Effective Time Management:
For instance, managing academic anxiety requires learners’ to successfully manage the time that is devoted to class preparation. Remember, learners must have a full understanding of course materials in order to perform at an optimal level. Therefore, we recommend students follow this general timeline when preparing for upcoming assessments or examinations.
A Few Weeks Before:
- Look ahead, set your goals and outline your study schedule timeline.
A Week Before:
- Organize your notes and other materials so they are ready
- Begin your review
- Plan to space out multiple study sessions over the week
The Day Before:
- Engage in one final, brief review of the material
- Make sure you eat right and get adequate sleep
Use of Effective Study Techniques:
However, it is important to note that setting aside time for course/exam preparation does not ensure optimal performance. That is, effective preparation does not only involve successful time management but also involves the implementation of effective study strategies. As such, we recommend learners utilize the following strategies while preparing for course exams and other important classroom assessments.

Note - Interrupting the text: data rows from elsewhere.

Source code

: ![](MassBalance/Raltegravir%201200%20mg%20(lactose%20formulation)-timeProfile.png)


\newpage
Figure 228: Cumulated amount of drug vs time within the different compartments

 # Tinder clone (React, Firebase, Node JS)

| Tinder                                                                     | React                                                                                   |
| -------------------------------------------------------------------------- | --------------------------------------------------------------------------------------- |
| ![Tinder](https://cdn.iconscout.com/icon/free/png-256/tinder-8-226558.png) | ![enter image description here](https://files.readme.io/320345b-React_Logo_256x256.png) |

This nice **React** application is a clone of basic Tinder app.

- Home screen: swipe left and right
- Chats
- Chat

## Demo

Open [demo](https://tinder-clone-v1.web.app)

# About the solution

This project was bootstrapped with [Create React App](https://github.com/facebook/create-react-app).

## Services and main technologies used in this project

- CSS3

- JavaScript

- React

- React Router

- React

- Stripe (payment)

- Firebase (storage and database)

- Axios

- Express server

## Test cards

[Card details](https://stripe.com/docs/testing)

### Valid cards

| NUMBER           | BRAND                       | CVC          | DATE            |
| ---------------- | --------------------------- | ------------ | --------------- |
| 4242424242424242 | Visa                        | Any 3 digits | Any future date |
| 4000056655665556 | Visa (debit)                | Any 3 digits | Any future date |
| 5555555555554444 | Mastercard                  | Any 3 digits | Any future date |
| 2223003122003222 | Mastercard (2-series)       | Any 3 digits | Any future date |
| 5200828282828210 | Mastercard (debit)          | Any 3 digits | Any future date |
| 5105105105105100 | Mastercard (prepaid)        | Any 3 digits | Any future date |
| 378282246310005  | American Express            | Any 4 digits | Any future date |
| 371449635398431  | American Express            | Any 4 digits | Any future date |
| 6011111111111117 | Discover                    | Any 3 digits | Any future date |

- Be an active participant in each class session (e.g., take notes, pay attention presented course content)
- Be sure to ask questions and get help if you have any problems understanding course content.
- Practice “SQ3R”
- Begin by skimming assigned readings to plan your approach
- While skimming take time to form some initial questions you have about the reading
- Carefully read assigned course materials
- Attempt to recall/recite key concepts in your own words
- Review the material by testing your understanding of key concepts
- Use all available learning tools (e.g., companion websites, study guides provided by instructor)
- Think about the format of the test and plan for how you will take the test
- Revisit the materials in multiple times in different ways
- Engage in short, frequent study sessions
- Solidify understanding by questioning yourself, completing practice quizzes/tests, reviewing key concepts with classmates
Managing Symptoms of Academic Anxiety:
After a learner has spent time effectively preparing for an upcoming evaluation, it is important to effectively manage the symptoms of academic anxiety that have the potential to interfere with optimal performance during academic situations.
Managing Physical Symptoms:
The use of relaxation techniques has been shown to successfully reduce the influence of the physical symptoms of academic anxiety on performance. Below are some relaxation techniques that can be easily implemented by learners to combat this aspect of academic anxiety.
- Deep Breathing Meditation:
- A powerful, easy and quick technique to help you slow your breathing and better control the ‘stress’ reaction
- Visualization & Imagery:
- Uses slow breathing and peaceful, mental imagery to create a relaxed and pleasant mental state.
- Progressive Muscle Relaxation:
- Involves tensing and relaxing specific muscle groups while breathing deeply
- Progress sequentially through various muscles in the body
Managing Cognitive Symptoms:
The cognitive manifestations of academic anxiety typically stem from negative self-talk (e.g., “I’ll never pass this test”, “If I fail then I will never…”). Therefore, it is important for academically anxious students to re-structure their thoughts to reflect more realistic, positive thinking. For instance…
- “I will be okay, I can do this”
- “Yes, this test is important, but it is just one grade in this class
- “I am capable of passing this test”
It is also possible for students to manage negative self-talk directing their attention away from these potentially problematic thoughts. A powerful method for altering attentional focus is known as mindfulness training – or mindfulness exercises. Mindfulness training is a type of meditation designed to direct attention away from problematic internal cognitions to salient aspects of the immediate environment.
Finally, it is important for academically anxious students to avoid contact with “other negative self-talkers”.